Edited - comment irrelevant now post shifted from "Satellites" forum


----------



## dovtrams (Aug 18, 2009)

:lol: 

they were all caravans!

d&s


----------



## lifestyle (Apr 27, 2008)

Ours is behind locked gates,dont do cold weather    

Les


----------



## backaxle (Nov 6, 2006)

dovtrams said:


> we have just returned from two nights at melrose in the scottish borders. 38 pitches occupied, but only 3 motorhomes?
> 
> are we missing something?
> 
> dave and sheena


Probably all abroad at this time of the year.Thats where we should be.


----------



## Steamdrivenandy (Jun 18, 2007)

I spent Friday night at Blackshaw Moor CC site, getting the dogs away from our local firework display.

The warden said they were light on bookings last weekend but nearly fully booked for the next few. He imagined lots of people stay at home bonfire night weekend.

I guess the site was 75% full and I'd also guess 40 - 50% were tuggers, quite a big difference to summer when it can be 90% caravans on a full site.

Quite why Melrose was so devoid of motorhomes I can't think.

SDA


----------



## RichardnGill (Aug 31, 2006)

We use our van all year round.

Just driven from Edinburgh to Newcastle this afternoon on the A1 and I would guess I saw at least 10 Mortorhomes going North and no caravans.


Richard...


----------



## trevorf (May 16, 2005)

> I spent Friday night at Blackshaw Moor CC site, getting the dogs away from our local firework display.


Sorry to have missed you Andy, I remember an Adria just a couple of pitches away from us. 

Trouble with winter is our silver screens cover up the MHF sticker in the window!

It was much quieter than last time we visited in May about 6 or 7 motor homes on the Saturday night.

Trevor


----------



## CliveMott (Mar 10, 2008)

Spent yesterday at Shepton Mallet, arrived in the morning and found a good parking space - Tesco - who let the park be used for Carnival duties for that day. Found a couple of other motorhomes in there as well. The evening carnival procession was fantastic, two solid hours of some fantastic floats, some with half megawatt generators in them.

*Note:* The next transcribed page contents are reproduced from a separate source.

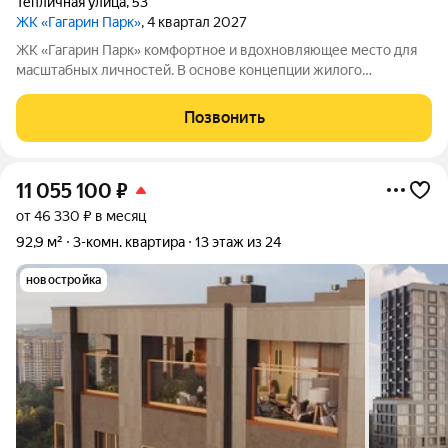
Тепличная улица
,
53
ЖК «Гагарин Парк»
, 4 квартал 2027
ЖК «Гагарин Парк» комфортное и вдохновляющее место для
масштабных личностей. В основе концепции жилого
комплекса легендарная фигура Юрия Алексеевича Гагарина
великого летчика-космонавта и героя СССР. Жилой квартал
Позвонить
«Гагарин Парк» расположился в
11 055 100
₽
от 46 330 ₽ в месяц
92,9 м²
3-комн. квартира
13 этаж из 24
новостройка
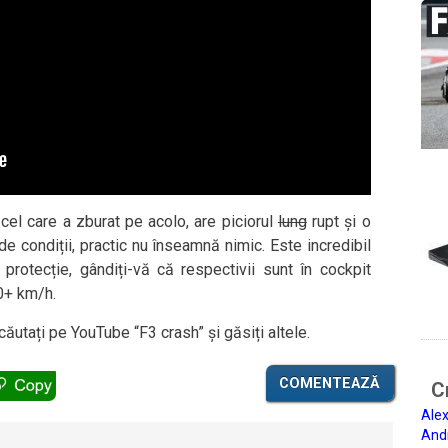
 cel care a zburat pe acolo, are piciorul
lung
rupt și o
 de condiții, practic nu înseamnă nimic. Este incredibil
rotecție, gândiți-vă că respectivii sunt în cockpit
00+ km/h.
căutați pe YouTube “F3 crash” și găsiți altele.
COMENTEAZĂ
Ci
Alex
And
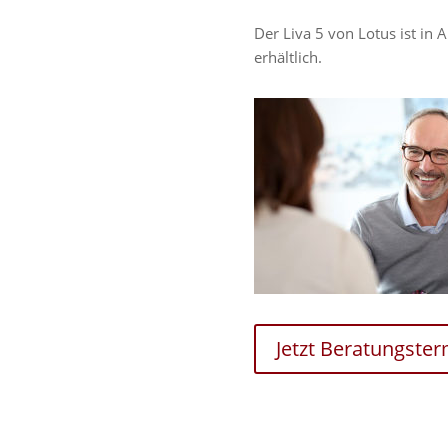
Der Liva 5 von Lotus ist in 
erhältlich.
Jetzt Beratungste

All sorts. Brilliant, you could get a sun tan off them! And sound systems that a pop concert would be proud of.

Got back home at 9 mins past midnight.


----------



## steco1958 (Mar 5, 2009)

Mine is on the drive, unfortunatley only out every other weekend, as Have to earn a crust, and watch the footy, but will be using the MH right the way through the winter


----------



## suepap (Jul 2, 2009)

*where have all the motorhomes gone?*

Just stayed on a CL last weekend and 4 of the 5 on the site were motorhomes. Travelling up from Somerset to West Yorkshire and back, I saw more motorhomes than caravans on the motorway - something that I am seeing more and more! It is much better in a motorhome this time of the year than in a caravan - having recently changed from the latter! When we had the caravan, it was only used during the summer, but the motorhome will be used throughout the year.

Sue


----------



## UncleNorm (May 1, 2005)

Hi Sue and a belated welcome to MHF. 

You said, *"When we had the caravan, it was only used during the summer, but the motorhome will be used throughout the year."*

Bravo! That's exactly how a motorhome should be used, in my opinion. It's not a vehicle, it's a lifestyle! Why should that lifestyle be exercised in the summer only? Four seasons... that's us! 

We'll be out at New Year, at Cherry Valley Manor. There's still space! :wink:


----------